Rewriting History With Git

The running joke among programmers is that barely anyone understands how to use git. While that can seem painfully true sometimes, I don't think the problem is actually that people don't understand git, but that it seems scary. Here's some not-scary and hopefully helpful tips.

Specifically, I'm going to be talking about rebasing. Most people who have used git will have collaborated with other people, so hopefully you're basically familiar with what rebasing is.

If not, think about those graphs you've seen in every git guide. A merge makes those side-by-side lines where one points back into the main branch (the merge commit), a rebase rewrites the commits to all be stacked on one line. Pretty simple, right?

Rebasing essentially rewrites history. If you've only ever rebased to stay up-to-date with your shared repo, you're missing out on why so many people love the command: The interactive rebase. All you have to do is:

1
git rebase -i

The -i is key. If you really want to go nuts, pop open a repo you've been using (preferably one without too many commits), and try:

1
git rebase -i --root

You should be familiar with that screen; it's basically the commit message. The difference here is that there's individual commits listed with a word in front. At the bottom there's a helpful message:

1
2
3
4
5
6
7
8
9
10
11
12
# Commands:
# p, pick = use commit
# r, reword = use commit, but edit the commit message
# e, edit = use commit, but stop for amending
# s, squash = use commit, but meld into previous commit
# f, fixup = like "squash", but discard this commit's log message
# x, exec = run command (the rest of the line) using shell
#
# These lines can be re-ordered; they are executed from top to bottom.
#
# If you remove a line here THAT COMMIT WILL BE LOST.
#

This is the magic guide to rebasing. Picking a commit means it stacks that on for you - that's more-or-less what happens when you pull & rebase. Reword is nice when a typo is bugging you in an old commit. You'll get the option to rewrite the commit message. Squash and fixup are invaluable for local chronic committers.

If you choose to squash a commit, the changes in that commit will get moved into the previous one. This lets you clean up your history. You might commit changes dozens of times fiddling with things (especially if you have a testing/deployment workflow that involves pushing a branch), but if you're anything like me at least 5 of them are fixing typos or some other simple, boneheaded mistake. Rather than have the stream of 'FZZCKING SHIFt kEy'-style commits, squash them! Try it out on a test repo. Fixup does the same thing, but you'll only see the one commit message in the editor - squash gives you the list. That's helpful if you're like me and tend to do bullets, but only want to highlight the important parts.

Many group workflows encourage squashing commits to the overall change, rather than all the incremental steps. I like to squash the commits before offering it to merge regardless, as it lets me have a clear history of edits despite the wacky flow I tend to actually use.

I'm going to skip over exec (and the related --filter-branch) as they're mostly useful for mass edits like scrubbing files or changing user information. If you need to do that kind of thing, git-scm has your back at the bottom of the page and Github has some help too. That's also the majority of answers you'll find on SO and other resources relating to those options.

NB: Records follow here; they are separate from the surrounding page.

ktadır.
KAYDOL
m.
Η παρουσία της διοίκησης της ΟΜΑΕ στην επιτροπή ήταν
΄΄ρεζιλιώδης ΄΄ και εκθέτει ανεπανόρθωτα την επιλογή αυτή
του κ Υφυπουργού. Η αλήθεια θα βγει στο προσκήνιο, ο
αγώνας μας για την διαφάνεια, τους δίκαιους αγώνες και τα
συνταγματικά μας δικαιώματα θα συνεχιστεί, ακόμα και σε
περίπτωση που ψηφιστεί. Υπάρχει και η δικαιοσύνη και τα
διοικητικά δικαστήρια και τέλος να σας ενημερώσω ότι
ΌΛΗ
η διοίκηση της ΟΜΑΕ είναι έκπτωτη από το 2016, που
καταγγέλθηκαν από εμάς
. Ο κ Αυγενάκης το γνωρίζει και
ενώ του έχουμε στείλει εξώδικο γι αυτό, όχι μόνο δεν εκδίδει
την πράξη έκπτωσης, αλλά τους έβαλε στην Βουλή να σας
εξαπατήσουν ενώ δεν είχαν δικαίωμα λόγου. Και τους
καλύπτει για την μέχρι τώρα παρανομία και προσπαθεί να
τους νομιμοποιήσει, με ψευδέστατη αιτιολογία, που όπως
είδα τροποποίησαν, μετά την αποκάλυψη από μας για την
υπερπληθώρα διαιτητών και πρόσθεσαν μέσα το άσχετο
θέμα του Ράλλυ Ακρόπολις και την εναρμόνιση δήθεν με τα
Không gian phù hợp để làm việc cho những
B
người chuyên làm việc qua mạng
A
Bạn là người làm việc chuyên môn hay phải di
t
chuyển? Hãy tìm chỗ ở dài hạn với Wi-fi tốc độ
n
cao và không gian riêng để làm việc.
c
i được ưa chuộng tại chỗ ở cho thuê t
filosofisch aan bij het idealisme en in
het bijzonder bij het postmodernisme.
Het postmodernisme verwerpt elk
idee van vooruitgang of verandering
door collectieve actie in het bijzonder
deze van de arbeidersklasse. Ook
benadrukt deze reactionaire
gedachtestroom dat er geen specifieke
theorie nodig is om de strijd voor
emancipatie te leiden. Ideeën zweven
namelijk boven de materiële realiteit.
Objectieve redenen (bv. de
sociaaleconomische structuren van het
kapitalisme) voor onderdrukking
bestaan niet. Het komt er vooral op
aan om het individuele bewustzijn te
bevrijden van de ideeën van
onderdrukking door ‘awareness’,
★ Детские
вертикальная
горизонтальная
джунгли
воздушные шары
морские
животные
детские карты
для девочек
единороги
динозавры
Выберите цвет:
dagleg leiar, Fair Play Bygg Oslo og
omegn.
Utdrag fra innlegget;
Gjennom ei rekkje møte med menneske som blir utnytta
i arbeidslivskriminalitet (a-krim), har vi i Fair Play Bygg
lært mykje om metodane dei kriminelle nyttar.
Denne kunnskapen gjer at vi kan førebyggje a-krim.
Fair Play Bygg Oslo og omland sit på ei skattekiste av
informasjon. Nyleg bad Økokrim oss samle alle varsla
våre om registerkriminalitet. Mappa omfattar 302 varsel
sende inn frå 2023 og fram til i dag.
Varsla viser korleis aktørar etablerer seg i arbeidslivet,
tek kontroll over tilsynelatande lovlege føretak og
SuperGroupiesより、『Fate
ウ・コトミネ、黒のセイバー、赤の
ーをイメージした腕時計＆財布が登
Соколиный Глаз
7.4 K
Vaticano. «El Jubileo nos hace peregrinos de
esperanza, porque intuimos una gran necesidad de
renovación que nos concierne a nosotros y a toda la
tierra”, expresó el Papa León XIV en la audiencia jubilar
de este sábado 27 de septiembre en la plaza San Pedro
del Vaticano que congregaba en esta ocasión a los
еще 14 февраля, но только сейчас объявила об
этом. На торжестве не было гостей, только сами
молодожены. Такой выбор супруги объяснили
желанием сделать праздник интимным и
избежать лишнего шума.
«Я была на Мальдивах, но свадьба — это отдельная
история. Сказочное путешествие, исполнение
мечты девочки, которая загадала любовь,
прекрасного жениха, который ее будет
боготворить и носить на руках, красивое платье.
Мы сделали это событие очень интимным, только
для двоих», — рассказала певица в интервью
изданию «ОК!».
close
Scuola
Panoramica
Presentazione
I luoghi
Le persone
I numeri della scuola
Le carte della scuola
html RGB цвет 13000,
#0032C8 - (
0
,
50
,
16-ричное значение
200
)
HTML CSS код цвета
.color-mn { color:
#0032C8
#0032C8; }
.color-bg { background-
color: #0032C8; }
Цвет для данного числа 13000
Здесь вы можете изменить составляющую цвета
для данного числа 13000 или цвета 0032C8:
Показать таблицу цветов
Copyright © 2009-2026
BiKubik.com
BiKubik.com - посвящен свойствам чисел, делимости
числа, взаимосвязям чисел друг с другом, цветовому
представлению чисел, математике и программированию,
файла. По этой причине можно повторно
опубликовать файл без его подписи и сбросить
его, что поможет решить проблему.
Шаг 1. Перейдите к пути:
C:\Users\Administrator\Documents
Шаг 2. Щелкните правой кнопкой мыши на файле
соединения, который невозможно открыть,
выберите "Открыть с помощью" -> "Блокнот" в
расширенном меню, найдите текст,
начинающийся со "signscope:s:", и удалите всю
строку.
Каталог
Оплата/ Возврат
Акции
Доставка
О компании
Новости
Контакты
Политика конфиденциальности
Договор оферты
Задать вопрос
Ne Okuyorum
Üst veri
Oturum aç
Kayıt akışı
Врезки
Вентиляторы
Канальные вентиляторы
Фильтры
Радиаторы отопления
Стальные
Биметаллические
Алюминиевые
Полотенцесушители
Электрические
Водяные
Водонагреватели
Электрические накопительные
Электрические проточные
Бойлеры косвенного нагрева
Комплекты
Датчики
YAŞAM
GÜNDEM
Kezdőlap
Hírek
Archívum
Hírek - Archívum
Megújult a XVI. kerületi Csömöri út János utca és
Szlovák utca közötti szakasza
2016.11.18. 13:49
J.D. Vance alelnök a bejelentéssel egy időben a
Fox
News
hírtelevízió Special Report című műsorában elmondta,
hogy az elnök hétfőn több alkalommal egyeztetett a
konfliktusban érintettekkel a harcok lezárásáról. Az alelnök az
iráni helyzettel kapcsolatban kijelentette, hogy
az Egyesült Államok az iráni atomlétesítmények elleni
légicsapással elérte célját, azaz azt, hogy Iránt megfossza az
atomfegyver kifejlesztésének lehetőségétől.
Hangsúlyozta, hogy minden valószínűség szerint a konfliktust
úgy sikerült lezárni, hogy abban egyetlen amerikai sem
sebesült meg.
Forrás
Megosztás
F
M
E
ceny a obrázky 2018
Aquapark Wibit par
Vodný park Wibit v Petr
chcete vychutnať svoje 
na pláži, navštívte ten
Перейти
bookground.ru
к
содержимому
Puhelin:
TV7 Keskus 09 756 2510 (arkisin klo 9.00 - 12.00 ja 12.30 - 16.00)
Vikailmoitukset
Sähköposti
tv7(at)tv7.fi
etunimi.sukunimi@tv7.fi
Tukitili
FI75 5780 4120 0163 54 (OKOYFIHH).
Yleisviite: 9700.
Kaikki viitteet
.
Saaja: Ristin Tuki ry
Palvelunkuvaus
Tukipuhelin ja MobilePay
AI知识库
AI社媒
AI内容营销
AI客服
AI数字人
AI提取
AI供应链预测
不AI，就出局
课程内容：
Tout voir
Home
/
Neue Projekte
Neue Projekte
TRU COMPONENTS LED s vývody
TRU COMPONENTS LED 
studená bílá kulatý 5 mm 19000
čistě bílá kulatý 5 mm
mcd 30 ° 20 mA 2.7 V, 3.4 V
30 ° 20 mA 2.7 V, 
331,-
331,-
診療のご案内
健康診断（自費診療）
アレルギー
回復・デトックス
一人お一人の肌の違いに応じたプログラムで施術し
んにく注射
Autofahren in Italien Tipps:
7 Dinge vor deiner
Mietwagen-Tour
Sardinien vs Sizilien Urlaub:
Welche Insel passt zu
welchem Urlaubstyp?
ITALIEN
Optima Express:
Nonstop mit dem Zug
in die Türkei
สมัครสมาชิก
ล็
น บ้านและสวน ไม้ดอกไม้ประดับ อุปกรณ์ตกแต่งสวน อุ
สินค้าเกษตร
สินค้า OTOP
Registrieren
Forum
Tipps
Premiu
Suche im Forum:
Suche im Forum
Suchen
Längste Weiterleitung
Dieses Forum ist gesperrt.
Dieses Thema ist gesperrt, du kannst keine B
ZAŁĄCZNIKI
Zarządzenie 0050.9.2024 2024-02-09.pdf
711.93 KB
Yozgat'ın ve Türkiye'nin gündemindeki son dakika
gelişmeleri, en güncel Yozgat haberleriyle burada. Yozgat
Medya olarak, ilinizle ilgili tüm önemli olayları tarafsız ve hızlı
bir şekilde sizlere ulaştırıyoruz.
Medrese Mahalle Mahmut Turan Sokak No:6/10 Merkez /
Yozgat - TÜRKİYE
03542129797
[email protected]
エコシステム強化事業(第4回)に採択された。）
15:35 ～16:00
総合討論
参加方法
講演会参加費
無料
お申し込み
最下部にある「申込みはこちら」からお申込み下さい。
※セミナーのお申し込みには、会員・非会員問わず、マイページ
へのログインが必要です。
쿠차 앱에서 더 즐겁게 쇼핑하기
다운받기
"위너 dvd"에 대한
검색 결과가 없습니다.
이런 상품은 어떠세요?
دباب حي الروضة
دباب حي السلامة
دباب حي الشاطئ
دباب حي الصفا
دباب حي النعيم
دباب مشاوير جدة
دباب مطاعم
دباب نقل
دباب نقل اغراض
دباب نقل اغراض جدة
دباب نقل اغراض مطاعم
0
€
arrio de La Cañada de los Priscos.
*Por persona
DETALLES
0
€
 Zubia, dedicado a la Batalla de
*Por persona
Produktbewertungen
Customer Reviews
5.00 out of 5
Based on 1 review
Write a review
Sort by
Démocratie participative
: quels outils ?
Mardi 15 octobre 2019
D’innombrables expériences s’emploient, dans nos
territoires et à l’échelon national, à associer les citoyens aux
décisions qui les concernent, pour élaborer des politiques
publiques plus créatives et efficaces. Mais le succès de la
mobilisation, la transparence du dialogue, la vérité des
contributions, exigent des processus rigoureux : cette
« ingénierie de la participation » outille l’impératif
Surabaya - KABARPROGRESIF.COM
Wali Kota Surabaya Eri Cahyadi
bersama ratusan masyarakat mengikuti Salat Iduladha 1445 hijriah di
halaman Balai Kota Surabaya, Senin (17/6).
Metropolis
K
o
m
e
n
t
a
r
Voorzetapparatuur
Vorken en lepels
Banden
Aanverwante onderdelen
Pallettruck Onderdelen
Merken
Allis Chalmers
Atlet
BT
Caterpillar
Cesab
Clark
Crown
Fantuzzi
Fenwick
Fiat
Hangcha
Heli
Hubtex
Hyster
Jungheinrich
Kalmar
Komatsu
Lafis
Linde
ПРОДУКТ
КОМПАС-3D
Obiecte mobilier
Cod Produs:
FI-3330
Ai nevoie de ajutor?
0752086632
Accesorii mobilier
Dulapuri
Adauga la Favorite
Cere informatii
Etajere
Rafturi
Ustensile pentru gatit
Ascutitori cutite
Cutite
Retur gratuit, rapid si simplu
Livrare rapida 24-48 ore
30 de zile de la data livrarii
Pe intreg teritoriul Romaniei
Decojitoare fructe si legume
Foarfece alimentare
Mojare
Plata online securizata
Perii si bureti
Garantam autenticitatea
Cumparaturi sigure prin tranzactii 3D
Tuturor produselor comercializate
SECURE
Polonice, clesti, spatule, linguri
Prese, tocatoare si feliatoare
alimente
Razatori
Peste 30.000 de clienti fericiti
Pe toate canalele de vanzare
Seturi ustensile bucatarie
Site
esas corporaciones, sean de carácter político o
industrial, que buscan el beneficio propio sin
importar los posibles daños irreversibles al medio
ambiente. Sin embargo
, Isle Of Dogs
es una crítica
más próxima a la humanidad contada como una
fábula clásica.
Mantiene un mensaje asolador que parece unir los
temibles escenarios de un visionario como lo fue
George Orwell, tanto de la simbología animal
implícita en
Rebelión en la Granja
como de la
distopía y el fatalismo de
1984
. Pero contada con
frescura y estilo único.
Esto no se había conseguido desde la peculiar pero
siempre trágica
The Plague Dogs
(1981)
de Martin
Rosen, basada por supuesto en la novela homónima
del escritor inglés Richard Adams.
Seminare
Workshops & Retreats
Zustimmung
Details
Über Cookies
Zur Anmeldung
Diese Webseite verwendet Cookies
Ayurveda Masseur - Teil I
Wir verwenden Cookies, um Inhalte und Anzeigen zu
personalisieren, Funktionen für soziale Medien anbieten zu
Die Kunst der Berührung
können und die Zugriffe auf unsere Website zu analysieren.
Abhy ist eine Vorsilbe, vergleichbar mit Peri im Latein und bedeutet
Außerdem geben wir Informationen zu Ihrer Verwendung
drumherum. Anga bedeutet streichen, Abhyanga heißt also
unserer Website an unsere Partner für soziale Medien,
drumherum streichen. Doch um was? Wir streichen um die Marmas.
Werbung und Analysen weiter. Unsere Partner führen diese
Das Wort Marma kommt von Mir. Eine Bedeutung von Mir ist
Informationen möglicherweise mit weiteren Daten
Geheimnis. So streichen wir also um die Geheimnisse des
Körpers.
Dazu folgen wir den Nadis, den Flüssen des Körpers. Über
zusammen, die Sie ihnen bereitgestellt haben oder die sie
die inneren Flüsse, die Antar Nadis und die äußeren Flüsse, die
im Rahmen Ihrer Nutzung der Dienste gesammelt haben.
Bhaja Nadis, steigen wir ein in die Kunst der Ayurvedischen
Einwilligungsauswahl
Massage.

Editing commits, however, can be a lot of fun. You get to jump back in time to whenever you wrote the commit and start working on it again, as if you had just hit save. The important thing to remember here is if you want to modify files or the commit message on the same commit, you have to use:

1
git commit --amend

Not just git commit. You can, by committing like you usually do, add commits at that point in history (though the time will be off). I encourage you to keep an eye on your git log while you're interactively rebasing, especially if you have several in a row.

I know what you're thinking: Cool, I can go back and insert a bugfix at a time that makes more sense, and clean up my history; put a README in on the first commit instead of adding it randomly later... But what about those dates? If I mix in commits I don't want to be jumping from April to January to April again. Here's a simple bash script to help you out:

Fix commit dates
1
GIT_COMMITTER_DATE="`date -d "$1"`" git commit --amend --date "`date -d "$1"`"

You can save this anywhere on your computer (chmod +x), then run it like ./datefix.sh '2015-12-31 23:59:59'. It'll load up your default commit editor and you can add in a Happy New Year message. Similarly, you can change the author/email/etc of any commits this way.

Play around with it in a repo you haven't made public yet, maybe because the git history is ridiculous. After you rewrite a couple entire histories, you'll feel like a pro at interactive rebasing, and be way more comfortable structuring commits.

The one big caveat (and why I keep recommending not-yet-public repos): You'll totally break merging with other people's records if you go back changing history like this. I always try to keep my work saved separately so I can tweak my commits down later without breaking any collaborator's repos. After playing around with this, though, you should know how to fix it!